1

Begineer SparkR and ElasticSearch question here!

How do I write a sparkR dataframe or RDD to ElasticSearch with multiple nodes?

There exists a specific R package for elastic but says nothing about hadoop or distributed dataframes. When I try to use it I get the following errors:

install.packages("elastic", repos = "http://cran.us.r-project.org")
library(elastic)
df <- read.json('/hadoop/file/location')
connect(es_port = 9200, es_host = 'https://hostname.dev.company.com', es_user = 'username', es_pwd = 'password')
docs_bulk(df)

Error: no 'docs_bulk' method for class SparkDataFrame

If this were pyspark, I would use the rdd.saveAsNewAPIHadoopFile() function as shown here, but I can't find any information about it in sparkR from googling. ElasticSearch also has good documentation, but only for Scala and Java

I'm sure there is something obvious I am missing; any guidance appreciated!

whs2k
  • 741
  • 2
  • 10
  • 19
  • 2
    `elastic` maintainer here: that doesn't exist in the R client yet. please open an issue at https://github.com/ropensci/elastic/issues/ to discuss; we can see whether you https://cran.rstudio.com/web/packages/sparklyr/ is the place to discuss this or if we can address with `elastic` pkg - the Elastic website docs are probably only for officially supported clients, which R is not one of them – sckott Mar 06 '18 at 23:27
  • Hello @sckott ! I suggest that you write your comment as an answer of a wiki answer. – eliasah Mar 07 '18 at 07:43
  • @sckott I just opened issue #213 on github.com/ropensci/elastic/issues – whs2k Mar 07 '18 at 14:45
  • @eliasah thanks, but i'm not sure what a wiki answer is? – sckott Mar 07 '18 at 18:09

1 Answers1

2

to connect your SparkR session to Elasticsearch you need to make the connector jar and your ES configuration available to your SparkR session.

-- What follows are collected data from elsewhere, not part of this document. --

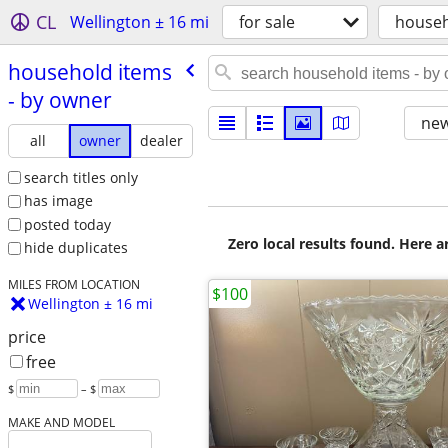
CL
Wellington ± 16 mi
for sale
house
household items
- by owner
new
all
owner
dealer
search titles only
has image
posted today
Zero local results found. Here 
hide duplicates
MILES FROM LOCATION
$100
Wellington ± 16 mi
price
free
$
– $
MAKE AND MODEL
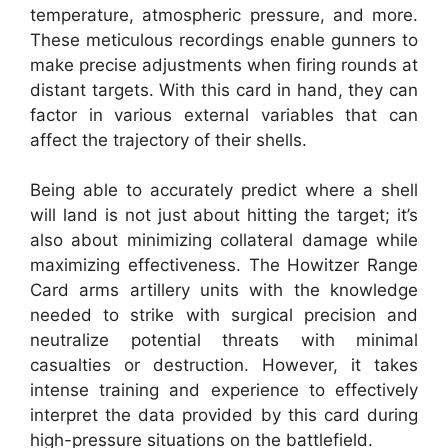
temperature, atmospheric pressure, and more.
These meticulous recordings enable gunners to
make precise adjustments when firing rounds at
distant targets. With this card in hand, they can
factor in various external variables that can
affect the trajectory of their shells.
Being able to accurately predict where a shell
will land is not just about hitting the target; it’s
also about minimizing collateral damage while
maximizing effectiveness. The Howitzer Range
Card arms artillery units with the knowledge
needed to strike with surgical precision and
neutralize potential threats with minimal
casualties or destruction. However, it takes
intense training and experience to effectively
interpret the data provided by this card during
high-pressure situations on the battlefield.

1: specifiy the jar (look up which version you need in the elasticsearch documentation; the below version is for spark 2.x, scala 2.11 and ES 6.8.0)

sparkPackages <- "org.elasticsearch:elasticsearch-spark-20_2.11:6.8.0"

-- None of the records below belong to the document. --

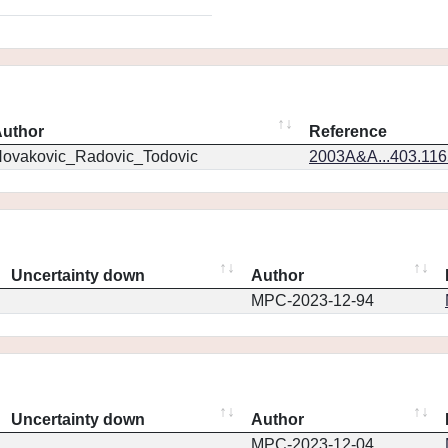
uthor
Reference
ovakovic_Radovic_Todovic
2003A&A...403.11
Uncertainty down
Author
MPC-2023-12-94
Uncertainty down
Author
MPC-2023-12-04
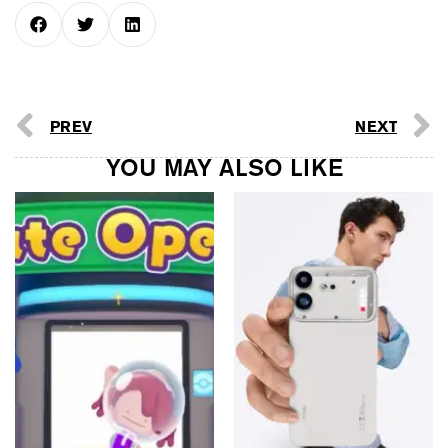
PREV
NEXT
YOU MAY ALSO LIKE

2: specify your cluster config in your SparkConfig. You can add other Elasticsearch config here, too (and, of course, additional spark configs)

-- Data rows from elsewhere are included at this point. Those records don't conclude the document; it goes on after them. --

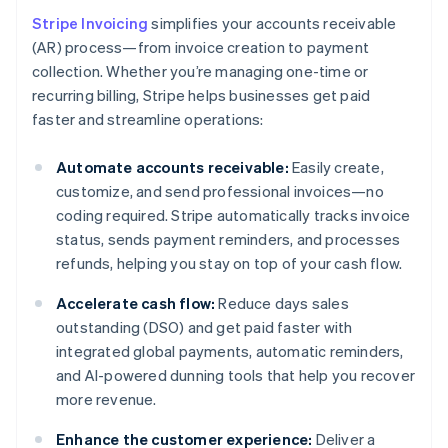
Stripe Invoicing
simplifies your accounts receivable
(AR) process—from invoice creation to payment
collection. Whether you’re managing one-time or
recurring billing, Stripe helps businesses get paid
faster and streamline operations:
Automate accounts receivable:
Easily create,
customize, and send professional invoices—no
coding required. Stripe automatically tracks invoice
status, sends payment reminders, and processes
refunds, helping you stay on top of your cash flow.
Accelerate cash flow:
Reduce days sales
outstanding (DSO) and get paid faster with
integrated global payments, automatic reminders,
and AI-powered dunning tools that help you recover
more revenue.
Enhance the customer experience:
Deliver a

sparkConfig <- list(es.nodes = "your_comma-separated_es_nodes",
                    es.port = "9200")
  1. initiate a sparkR session
sparkR.session(master="your_spark_master", 
               sparkPackages=sparkPackages, 
               sparkConfig=sparkConfig)

  1. do some magic that results in a sparkDataframe you want to save to ES

  2. write your dataframe to ES:

write.df(yourSparkDF, source="org.elasticsearch.spark.sql",
                 path= "your_ES_index_path"
         )
Janna Maas
  • 1,124
  • 10
  • 15